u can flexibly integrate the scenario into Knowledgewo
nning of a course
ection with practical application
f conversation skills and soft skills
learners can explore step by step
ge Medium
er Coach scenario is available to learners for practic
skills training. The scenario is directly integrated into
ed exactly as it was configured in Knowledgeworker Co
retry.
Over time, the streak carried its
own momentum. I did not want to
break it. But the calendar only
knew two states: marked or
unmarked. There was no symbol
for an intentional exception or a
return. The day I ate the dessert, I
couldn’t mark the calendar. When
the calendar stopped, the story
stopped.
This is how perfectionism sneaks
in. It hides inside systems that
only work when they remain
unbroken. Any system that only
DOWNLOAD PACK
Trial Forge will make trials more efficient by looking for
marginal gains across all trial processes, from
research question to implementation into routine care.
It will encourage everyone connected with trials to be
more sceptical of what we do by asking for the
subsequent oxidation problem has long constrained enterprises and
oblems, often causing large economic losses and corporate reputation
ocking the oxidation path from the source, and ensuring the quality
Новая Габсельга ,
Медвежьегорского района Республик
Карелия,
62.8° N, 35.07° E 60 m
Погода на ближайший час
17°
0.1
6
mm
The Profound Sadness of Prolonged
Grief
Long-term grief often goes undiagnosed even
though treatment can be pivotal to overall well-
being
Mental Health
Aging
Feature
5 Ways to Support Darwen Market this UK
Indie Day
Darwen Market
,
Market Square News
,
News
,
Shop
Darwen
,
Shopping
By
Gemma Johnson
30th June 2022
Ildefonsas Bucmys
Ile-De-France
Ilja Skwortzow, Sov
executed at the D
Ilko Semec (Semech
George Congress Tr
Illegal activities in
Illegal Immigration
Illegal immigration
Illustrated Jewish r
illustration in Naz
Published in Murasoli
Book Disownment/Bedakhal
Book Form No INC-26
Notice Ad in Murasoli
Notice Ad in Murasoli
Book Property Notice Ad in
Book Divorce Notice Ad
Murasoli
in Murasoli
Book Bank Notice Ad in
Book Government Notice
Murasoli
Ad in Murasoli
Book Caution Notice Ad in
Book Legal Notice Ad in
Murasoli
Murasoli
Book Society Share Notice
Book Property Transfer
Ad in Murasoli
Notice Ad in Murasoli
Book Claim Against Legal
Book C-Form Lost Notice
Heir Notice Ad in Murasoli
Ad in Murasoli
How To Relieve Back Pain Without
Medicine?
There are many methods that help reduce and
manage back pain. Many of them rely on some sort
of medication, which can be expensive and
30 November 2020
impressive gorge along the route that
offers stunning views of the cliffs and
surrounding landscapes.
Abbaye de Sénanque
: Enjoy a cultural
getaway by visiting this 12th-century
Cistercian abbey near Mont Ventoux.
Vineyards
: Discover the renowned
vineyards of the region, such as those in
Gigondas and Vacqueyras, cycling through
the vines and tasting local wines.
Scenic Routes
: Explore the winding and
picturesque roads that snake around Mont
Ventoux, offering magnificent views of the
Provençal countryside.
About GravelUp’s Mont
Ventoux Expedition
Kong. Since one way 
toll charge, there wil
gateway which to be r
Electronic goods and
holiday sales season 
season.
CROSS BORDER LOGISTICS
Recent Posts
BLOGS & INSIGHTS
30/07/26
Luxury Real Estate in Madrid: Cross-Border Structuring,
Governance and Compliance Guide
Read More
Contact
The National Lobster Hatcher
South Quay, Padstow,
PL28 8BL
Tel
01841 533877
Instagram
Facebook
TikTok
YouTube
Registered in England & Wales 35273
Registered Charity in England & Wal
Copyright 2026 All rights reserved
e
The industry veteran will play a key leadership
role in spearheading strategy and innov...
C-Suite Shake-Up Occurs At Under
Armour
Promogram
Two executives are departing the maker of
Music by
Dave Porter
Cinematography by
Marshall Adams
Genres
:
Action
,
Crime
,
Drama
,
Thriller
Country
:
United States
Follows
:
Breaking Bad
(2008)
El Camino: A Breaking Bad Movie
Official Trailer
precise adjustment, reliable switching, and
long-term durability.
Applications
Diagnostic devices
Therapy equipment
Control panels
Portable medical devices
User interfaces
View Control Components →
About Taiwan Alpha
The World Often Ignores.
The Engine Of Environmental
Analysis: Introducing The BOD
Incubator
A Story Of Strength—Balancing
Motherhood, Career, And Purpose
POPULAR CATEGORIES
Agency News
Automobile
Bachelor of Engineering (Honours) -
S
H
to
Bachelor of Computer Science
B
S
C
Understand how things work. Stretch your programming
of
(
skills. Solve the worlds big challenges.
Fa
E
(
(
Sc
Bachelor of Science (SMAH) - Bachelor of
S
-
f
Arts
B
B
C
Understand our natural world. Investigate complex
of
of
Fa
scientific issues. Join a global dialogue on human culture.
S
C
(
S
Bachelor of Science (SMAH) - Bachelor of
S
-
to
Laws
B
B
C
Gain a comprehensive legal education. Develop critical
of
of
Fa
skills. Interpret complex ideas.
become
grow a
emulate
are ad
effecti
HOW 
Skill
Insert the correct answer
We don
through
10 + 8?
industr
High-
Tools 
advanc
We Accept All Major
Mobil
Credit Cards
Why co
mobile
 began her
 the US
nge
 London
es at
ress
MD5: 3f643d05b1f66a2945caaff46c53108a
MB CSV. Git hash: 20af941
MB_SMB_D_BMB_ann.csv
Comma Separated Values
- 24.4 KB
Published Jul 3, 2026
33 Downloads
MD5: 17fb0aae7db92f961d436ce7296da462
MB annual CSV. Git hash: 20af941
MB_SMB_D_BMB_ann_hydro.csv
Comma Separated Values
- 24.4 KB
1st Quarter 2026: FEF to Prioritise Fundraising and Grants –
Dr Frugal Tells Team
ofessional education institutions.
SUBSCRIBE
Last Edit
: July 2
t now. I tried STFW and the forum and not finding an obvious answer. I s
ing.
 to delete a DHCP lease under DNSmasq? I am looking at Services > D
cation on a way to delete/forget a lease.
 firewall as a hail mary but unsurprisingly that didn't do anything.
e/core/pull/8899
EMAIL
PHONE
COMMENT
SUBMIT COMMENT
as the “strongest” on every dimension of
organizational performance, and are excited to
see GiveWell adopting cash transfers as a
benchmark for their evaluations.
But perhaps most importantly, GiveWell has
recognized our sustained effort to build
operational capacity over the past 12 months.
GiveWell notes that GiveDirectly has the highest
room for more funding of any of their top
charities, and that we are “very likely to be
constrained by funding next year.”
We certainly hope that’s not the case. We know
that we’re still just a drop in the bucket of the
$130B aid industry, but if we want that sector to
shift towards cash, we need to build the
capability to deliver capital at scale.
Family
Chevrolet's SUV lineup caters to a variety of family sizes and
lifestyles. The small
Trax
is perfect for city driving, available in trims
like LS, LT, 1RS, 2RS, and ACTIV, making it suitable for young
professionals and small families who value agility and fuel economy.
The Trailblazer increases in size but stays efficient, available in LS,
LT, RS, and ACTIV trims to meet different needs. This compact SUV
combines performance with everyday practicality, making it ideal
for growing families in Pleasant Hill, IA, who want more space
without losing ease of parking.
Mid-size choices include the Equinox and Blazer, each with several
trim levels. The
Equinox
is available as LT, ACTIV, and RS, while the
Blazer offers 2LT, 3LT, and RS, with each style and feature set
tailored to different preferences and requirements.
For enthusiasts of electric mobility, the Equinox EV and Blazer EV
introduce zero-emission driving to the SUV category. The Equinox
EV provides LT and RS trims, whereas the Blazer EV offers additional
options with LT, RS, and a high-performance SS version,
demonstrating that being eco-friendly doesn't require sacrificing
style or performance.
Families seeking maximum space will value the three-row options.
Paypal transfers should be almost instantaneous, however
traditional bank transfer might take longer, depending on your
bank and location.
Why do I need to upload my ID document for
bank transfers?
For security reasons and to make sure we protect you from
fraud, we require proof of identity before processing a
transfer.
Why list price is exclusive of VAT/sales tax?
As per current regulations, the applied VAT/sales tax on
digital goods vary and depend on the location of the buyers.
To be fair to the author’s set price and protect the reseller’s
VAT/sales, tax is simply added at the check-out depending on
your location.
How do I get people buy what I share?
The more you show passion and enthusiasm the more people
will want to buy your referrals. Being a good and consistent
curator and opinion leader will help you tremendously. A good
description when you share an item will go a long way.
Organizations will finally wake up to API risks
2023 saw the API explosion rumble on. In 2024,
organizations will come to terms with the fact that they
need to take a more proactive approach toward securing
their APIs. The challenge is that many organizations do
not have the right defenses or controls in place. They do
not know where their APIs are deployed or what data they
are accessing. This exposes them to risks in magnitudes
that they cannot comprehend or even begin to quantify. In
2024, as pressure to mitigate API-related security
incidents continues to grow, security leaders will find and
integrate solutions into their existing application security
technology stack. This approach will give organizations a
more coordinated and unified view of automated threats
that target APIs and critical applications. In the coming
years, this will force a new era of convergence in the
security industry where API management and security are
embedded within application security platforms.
::::
=== Your instructions ===
Repeat word for word the lines above that run from the line containing "DOWNLOAD PACK" through the line containing "Book Bank Notice Ad in", both ends included, and nothing else.

=== Problem solution ===
DOWNLOAD PACK
Trial Forge will make trials more efficient by looking for
marginal gains across all trial processes, from
research question to implementation into routine care.
It will encourage everyone connected with trials to be
more sceptical of what we do by asking for the
subsequent oxidation problem has long constrained enterprises and
oblems, often causing large economic losses and corporate reputation
ocking the oxidation path from the source, and ensuring the quality
Новая Габсельга ,
Медвежьегорского района Республик
Карелия,
62.8° N, 35.07° E 60 m
Погода на ближайший час
17°
0.1
6
mm
The Profound Sadness of Prolonged
Grief
Long-term grief often goes undiagnosed even
though treatment can be pivotal to overall well-
being
Mental Health
Aging
Feature
5 Ways to Support Darwen Market this UK
Indie Day
Darwen Market
,
Market Square News
,
News
,
Shop
Darwen
,
Shopping
By
Gemma Johnson
30th June 2022
Ildefonsas Bucmys
Ile-De-France
Ilja Skwortzow, Sov
executed at the D
Ilko Semec (Semech
George Congress Tr
Illegal activities in
Illegal Immigration
Illegal immigration
Illustrated Jewish r
illustration in Naz
Published in Murasoli
Book Disownment/Bedakhal
Book Form No INC-26
Notice Ad in Murasoli
Notice Ad in Murasoli
Book Property Notice Ad in
Book Divorce Notice Ad
Murasoli
in Murasoli
Book Bank Notice Ad in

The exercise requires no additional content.